Request A: Summarize the forum thread about the bought wood stove in two sentences.
Request B: Write a continuation of the forum thread about the bought wood stove, starting after its final post.

# Bought wood stove



## Woodenlegs23 (Dec 29, 2014)

I bought a wood stove off someone today and wanted to know what everyone thought.  It was a good buy as the price was right but am not sure what brand it is.  It kind of looks like a very old jotul. Any ideas?


----------



## AnalogKid (Dec 29, 2014)

Looks like a Jotul F118.  Nice.


----------



## begreen (Dec 29, 2014)

We need to see the front of the stove to be sure. Is there Norwegian writing over the door?


----------



## AnalogKid (Dec 29, 2014)

begreen said:


> We need to see the front of the stove to be sure. Is there Norwegian writing over the door?



Good point.


----------



## mass_burner (Dec 29, 2014)

It could be a scandia, jotul knockoff.


----------



## Woodenlegs23 (Dec 29, 2014)

Here is another photo.  Not much different.  Had a hard time reading the metal plate on the back.  Will try to get clearer picture in the morning with more light.


----------



## Woodenlegs23 (Dec 29, 2014)

It has a lot of surface rust on it but looked like it was in overall good sound condition   Hoping to clean it up a bit before install.


----------



## transmogrifire (Dec 29, 2014)

Thats my next stove once i finish my basement reno


----------



## begreen (Dec 29, 2014)

I'm pretty sure the Jotul F118 has a big moose on the sides.


----------



## transmogrifire (Dec 29, 2014)

I think most have a black bear but i have heard of some with a cabin scene too


----------



## begreen (Dec 29, 2014)




----------



## Woodenlegs23 (Dec 29, 2014)

Not sure exactly how I will determine.  When I searched for some information on whether it was a jotul or not the metal plate where all information would've been was too faded to read.


----------



## transmogrifire (Dec 29, 2014)

begreen said:


> View attachment 148894


ok now i want that one....

Input data:

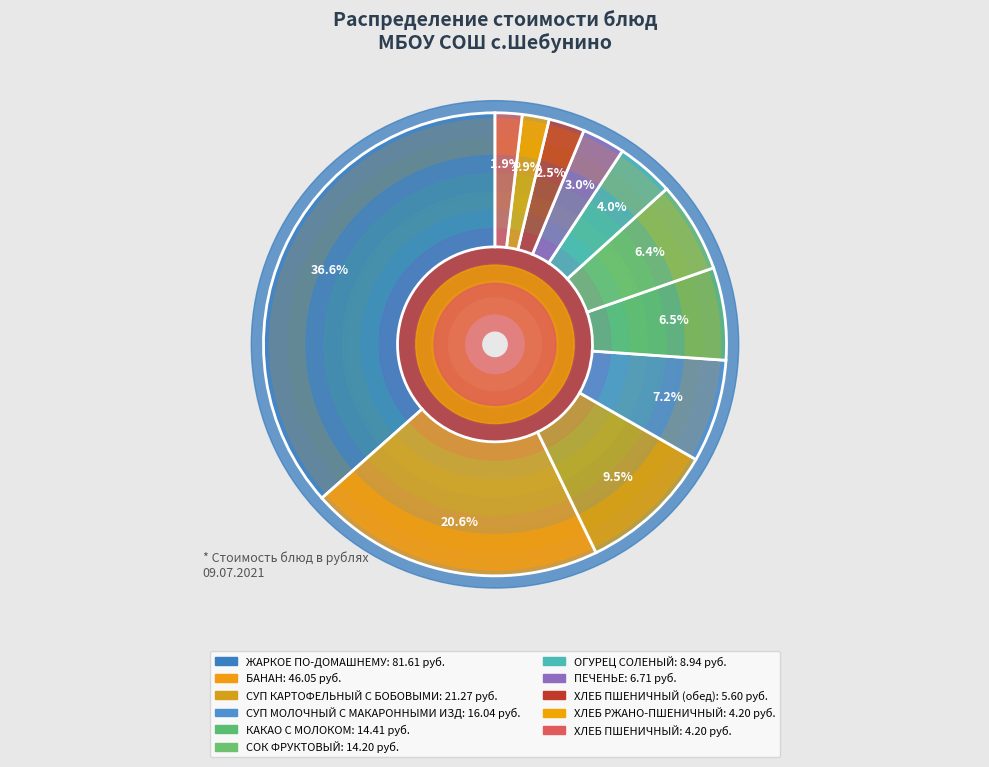

Count the number of slices in the pie.

11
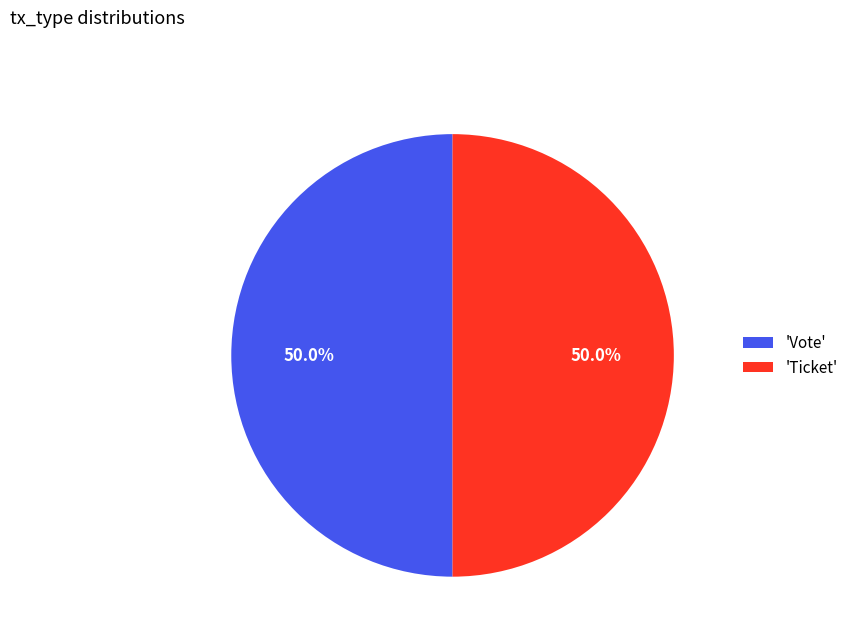

Approximately how many times larger is the value at 'Ticket' compared to 'Vote'?

1.0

Response area A: A forum user bought a wood stove at a good price but was unsure of its brand, noting that it looked like a very old Jotul. Others suggested a Jotul F118 or a Scandia Jotul knockoff and asked to see the front for Norwegian writing, while the buyer reported surface rust and a metal plate too faded to read.

Response area B:
----------



## mass_burner (Dec 29, 2014)

How about a pic of the front. Does it have baffles inside?


----------



## begreen (Dec 29, 2014)

The F118CB has ribbed sides and a black bear in a circle in the middle.




Woodenlegs23 said:


> Not sure exactly how I will determine.  When I searched for some information on whether it was a jotul or not the metal plate where all information would've been was too faded to read.


If the top front plate over the door is blank and doesn't have the Norwegian text it's a knockoff.


----------



## transmogrifire (Dec 29, 2014)

begreen said:


> The F118CB has ribbed sides and a black bear in a circle in the middle.


Thats probably the one that i will end up with. The city prohibits the install of used stoves in houses. You can however put a used one in the garage. The insurance company is fine provided it is WETT inspected.


----------



## AnalogKid (Dec 29, 2014)

Here's a front pic of my old school 118.  I have a side pic, but not on my phone.


----------



## Woodenlegs23 (Dec 29, 2014)

Looks like it might be a knockoff then?   No writing.


----------



## begreen (Dec 29, 2014)

Yes, probably a Scandia from Taiwan.


----------



## mass_burner (Dec 29, 2014)

begreen said:


> The F118CB has ribbed sides and a black bear in a circle in the middle.
> View attachment 148898
> 
> 
> If the top front plate over the door is blank and doesn't have the Norwegian text it's a knockoff.


Is the base of the 118 the same size as a 102?


----------



## begreen (Dec 29, 2014)

Do you mean the F602? The F118 is longer by about 6 or 8".


----------



## mass_burner (Dec 29, 2014)

begreen said:


> Do you mean the F602? The F118 is longer by about 6 or 8".


Oh, thanks, I thought it looked longer.


----------



## Woodenlegs23 (Dec 30, 2014)

begreen said:


> Yes, probably a Scandia from Taiwan.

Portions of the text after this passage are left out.